A company chatbot that answers from your internal handbook.

Embeddings

New

A way of turning text into numbers that capture meaning, so a computer can tell that “car” and “automobile” are close. The quiet machinery behind smart search and RAG.

Vector database

New

A specialized store for those meaning-numbers, so an AI can instantly find the most relevant passages across thousands of documents.

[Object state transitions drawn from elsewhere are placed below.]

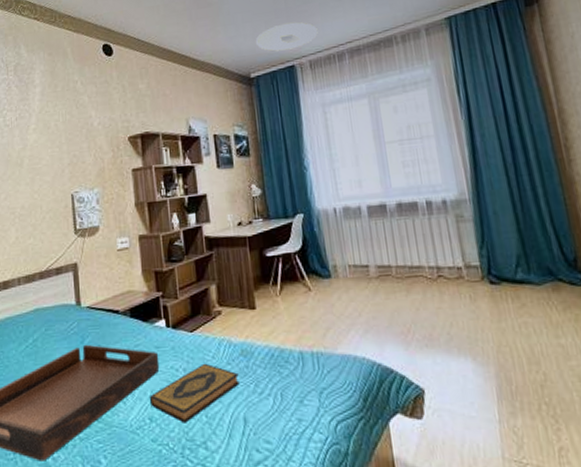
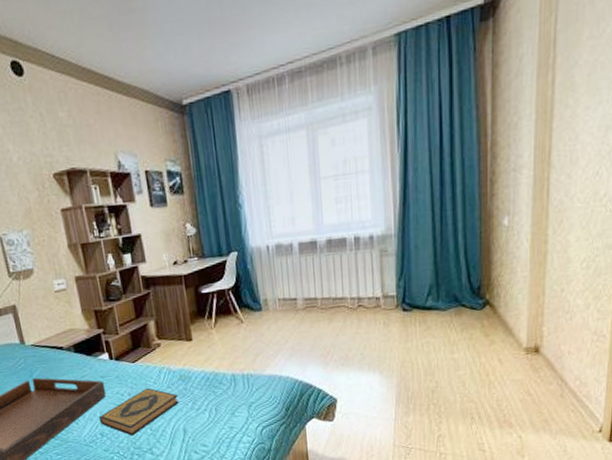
ceiling light: present [255,22,318,52] -> none [187,35,257,73]

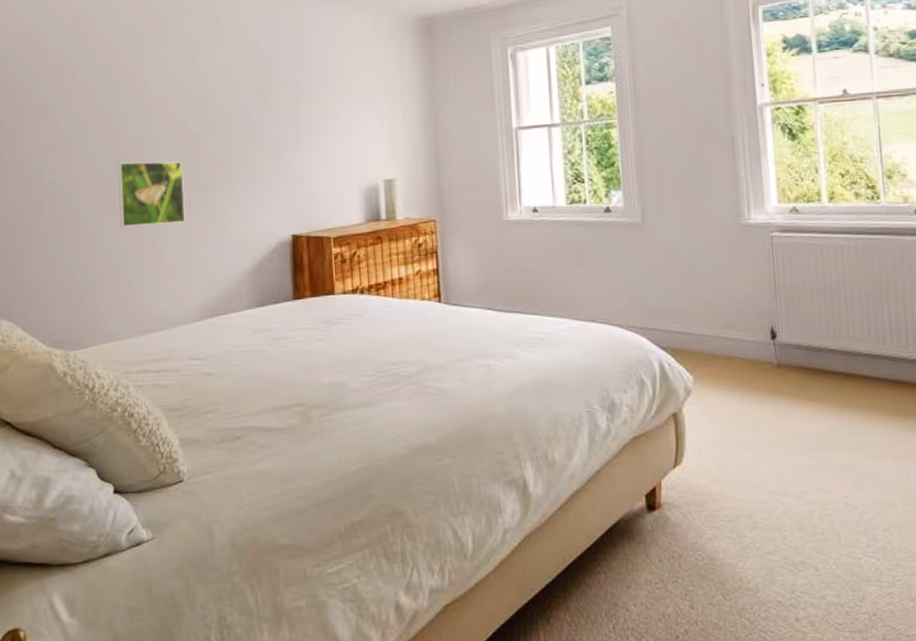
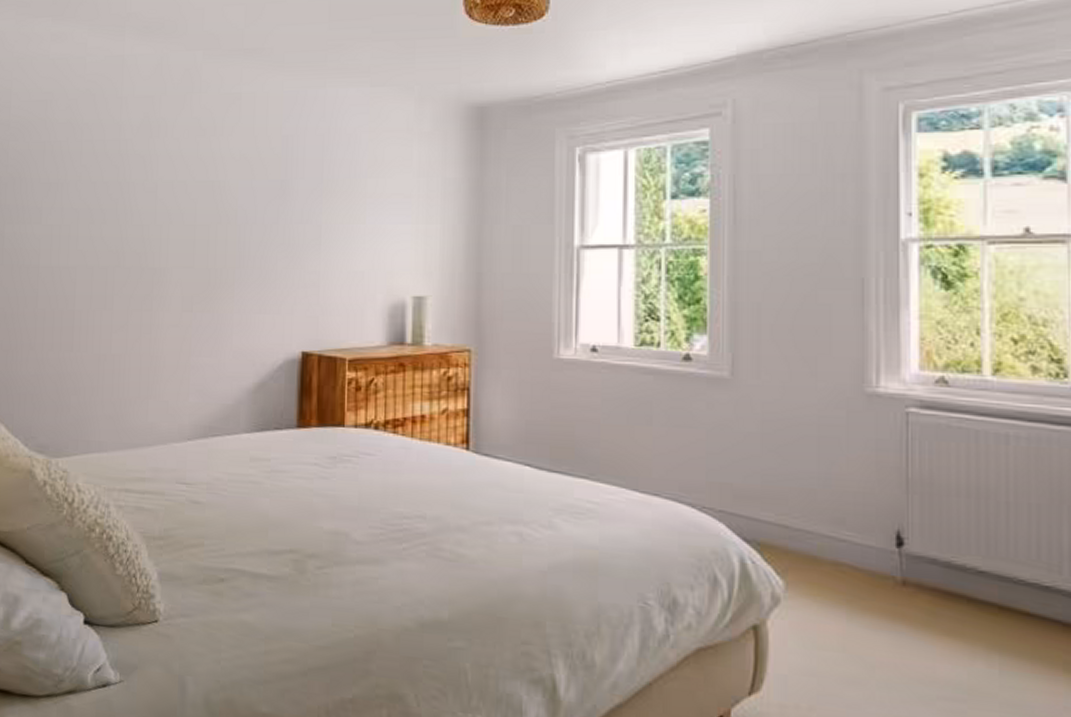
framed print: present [117,161,186,228] -> none [116,252,188,326]

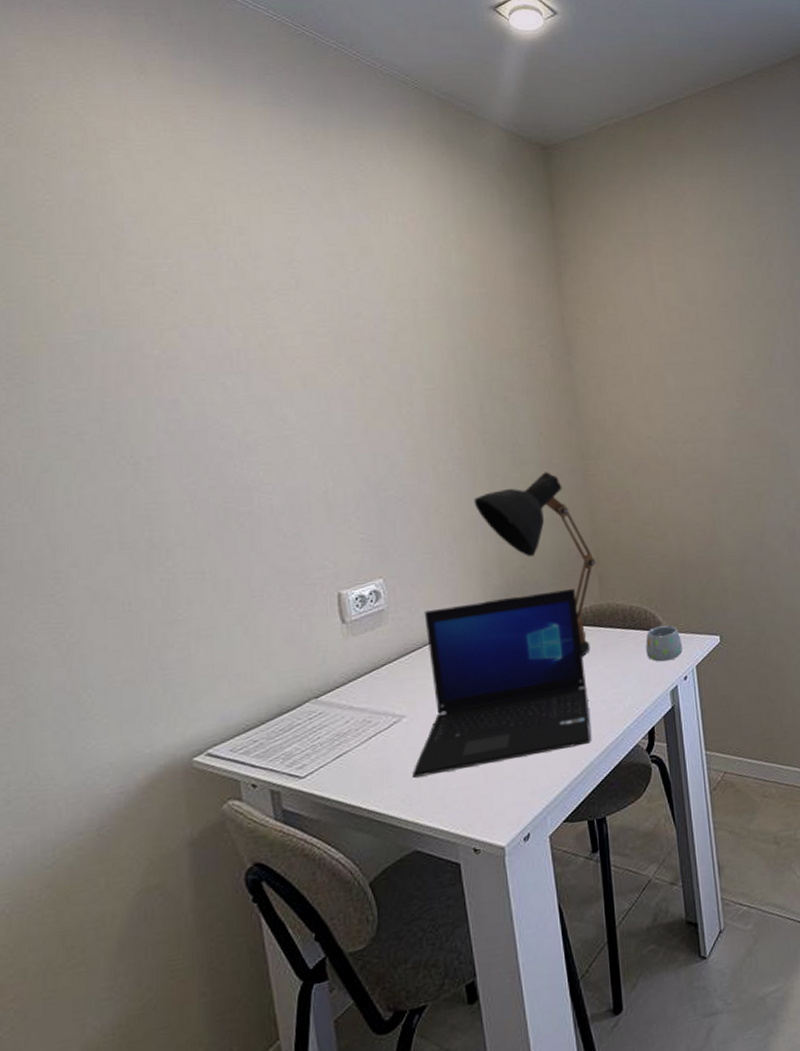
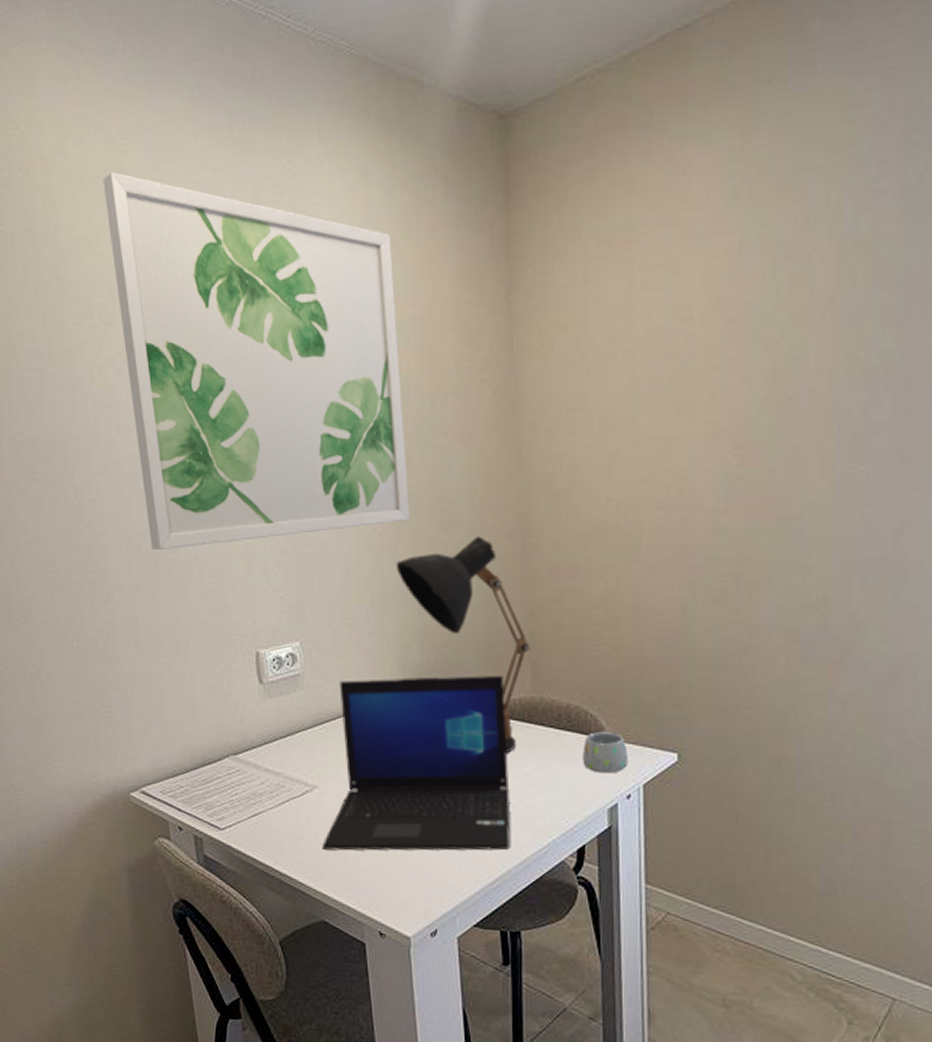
wall art: none [169,157,485,504] -> present [103,172,411,551]

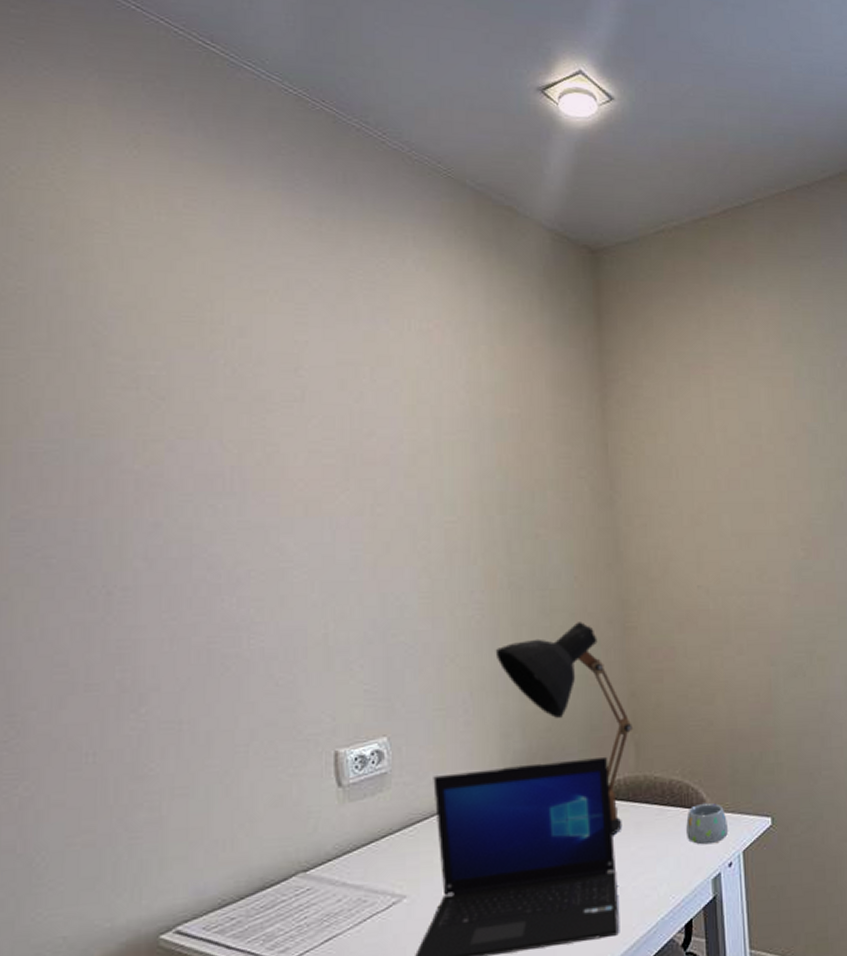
wall art: present [103,172,411,551] -> none [162,245,511,644]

MCP (Model Context Protocol)

New

A common standard that lets AI assistants plug into other tools and data sources — your calendar, your files, a database — like a universal adapter for connecting AI to the things you use.

On-prem / local model

New

Running AI on your own computers instead of a vendor’s cloud, so sensitive data never leaves your network. The serious answer for regulated industries.

Example

A hospital running AI in-house so patient data stays put.

Open vs. closed model

New

“Open” models can be downloaded and run yourself; “closed” ones are used through a company’s service. Open gives control and privacy; closed often gives top performance with less hassle.

GPU

New

The specialized chip that makes AI fast. Originally built for video games, now the workhorse of training and running large models — and the reason AI infrastructure is expensive.

When it goes wrong

Know these before you trust output blindly or paste sensitive data.

Hallucination

Watch out

When an AI states something false as if it were fact — a fake citation, a wrong number, an invented quote — delivered with total confidence. The single most important thing to watch for.

Example

Why you verify any name, figure, or legal citation it gives you.

Prompt injection

Watch out

A security attack where hidden instructions buried in a webpage, email, or document trick an AI into doing something it shouldn’t — like leaking data. A real risk as agents start reading the open web.

Jailbreak

Watch out

Trying to phrase a prompt so the AI ignores its own safety rules. Providers work hard to block it, and for any serious or regulated use, relying on jailbreaks is a liability, not a feature.

Bias

Watch out

When a model’s answers reflect skews in its training data — favoring some groups, views, or phrasings over others. Worth keeping in mind anywhere fairness matters.

Guardrails

Watch out

The rules and filters that keep an AI from producing harmful or off-limits output. Necessary, imperfect, and a big part of what separates a toy from an enterprise tool.

Shadow AI

Watch out

Employees using AI tools their employer hasn’t approved — usually free, personal accounts — often with company data. Widespread, invisible to IT, and the leading source of AI-related data leaks.

Example

Pasting a client contract into a personal ChatGPT account “just to summarize it.”

For builders

For anyone wiring AI into products, workflows, or internal tools.

API

Builder

A way for software to talk to an AI model directly, instead of a person typing in a chat box. It’s how companies build AI into their own apps and workflows.

Prompt engineering

Builder

The craft of writing instructions that consistently get good results from a model. Less about magic words, more about being clear and giving the right context.

Context engineering

Builder

The next step up — deciding what information to put in front of a model at each moment so it has exactly what it needs and nothing that distracts it. Crucial for building reliable agents.

Token cost

Builder

Since usage is billed per token, longer prompts and longer answers cost more. Trimming unnecessary context is how teams keep AI bills under control.